There are two different glinides i.e. Repaglinide and nateglinide. Repaglinide belongs to the meglitinide family, which is different from sulfonylurea agents. Nateglinide is a derivative of phenylalanine and is structurally different from sulfonylureas and meglitinides. Both have a short half-life and different sulfonylurea receptor binding sites, resulting in less hypoglycemia and less weight gain, and faster absorption and stimulation of insulin secretion. Due to their pharmacokinetics, the main effect of sulfonylureas is to lower fasting plasma glucose levels, and meglitinide primarily lowers postprandial glucose.

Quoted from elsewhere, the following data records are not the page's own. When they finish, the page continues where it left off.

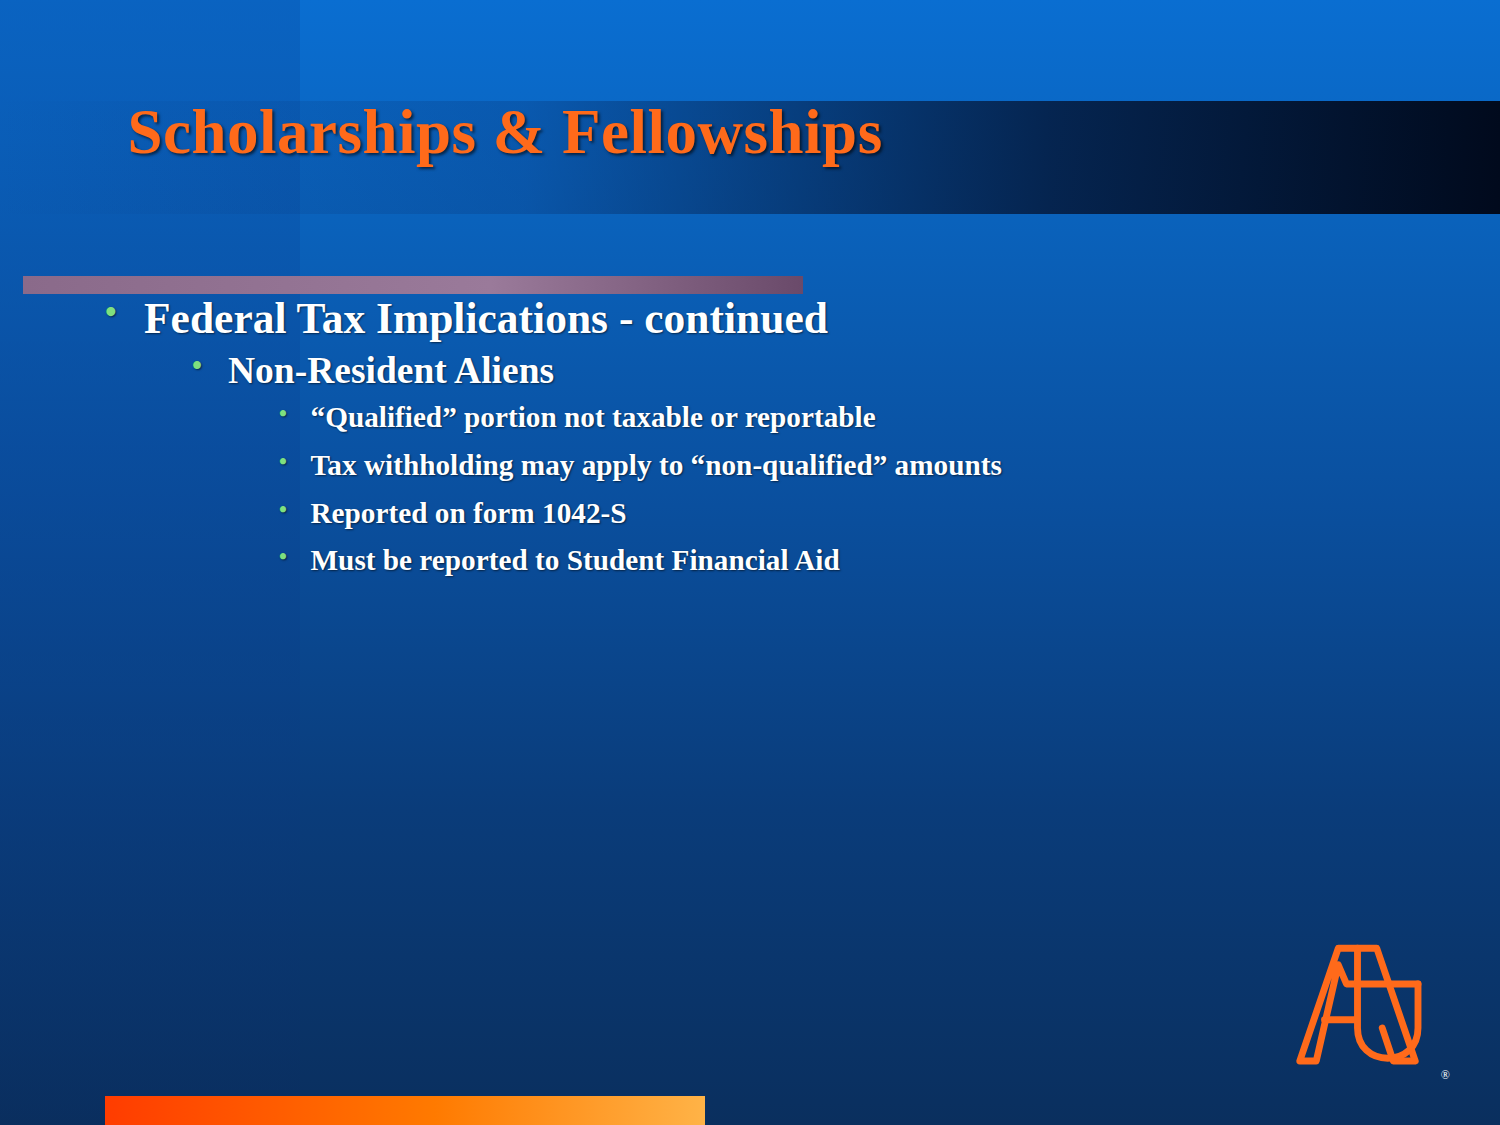Scholarships & Fellowships
Federal Tax Implications - continued
Non-Resident Aliens
“Qualified” portion not taxable or reportable
Tax withholding may apply to “non-qualified” amounts
Reported on form 1042-S
Must be reported to Student Financial Aid
®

Advantages and effectiveness

Sulfonylureas and meglitinides may be effective as monotherapy or in combination with other oral anti-diabetic drugs or insulin. Sulfonylurea is the most cost-effective hypoglycemic agent, has been on the market for a long time, and has a long history of efficacy and safety, low cost, and extensive clinical research data showing excellent hypoglycemic effects. The glucose-lowering effect are said to be high with sulfonylurea agents (expected decrease in HbA1c 1.0% -1.5%) and low with meglitinide (0.5% -1.0%).

Side effects

Loss of efficacy, hypoglycaemia and weight gain represent the main problems related to the use of these drugs. Hypoglycaemia is the most common adverse effect, especially with long acting sulfonylureas (such as glyburide/glimepiride). New generation sulfonylureas have shown to have a significantly lower risk of hypoglycaemia. Meglitinides generally have less risk of hypoglycaemia, thus being useful for individuals in whom the goal of avoiding hypoglycaemic events is important.

Other considerations

Most insulin secretagogues, except meglitinide, undergo significant renal clearance and the risk of hypoglycemia is high in patients with Chronic Kidney Disease (CKD), especially those with glibenclamide/glibenclamide, which has a long duration of action and active metabolites. Sulfonylureas are not particularly contraindicated in patients with liver disease, meglitinide can also be used. In severe liver disease, insulin secretagogues have a high risk of hypoglycemia and should be avoided.

Sulfonylureas are metabolized by cytochrome p450 and therefore have several drug interactions. Repaglinide, including gemfibrozil, is contraindicated due to the high risk of hypoglycemia.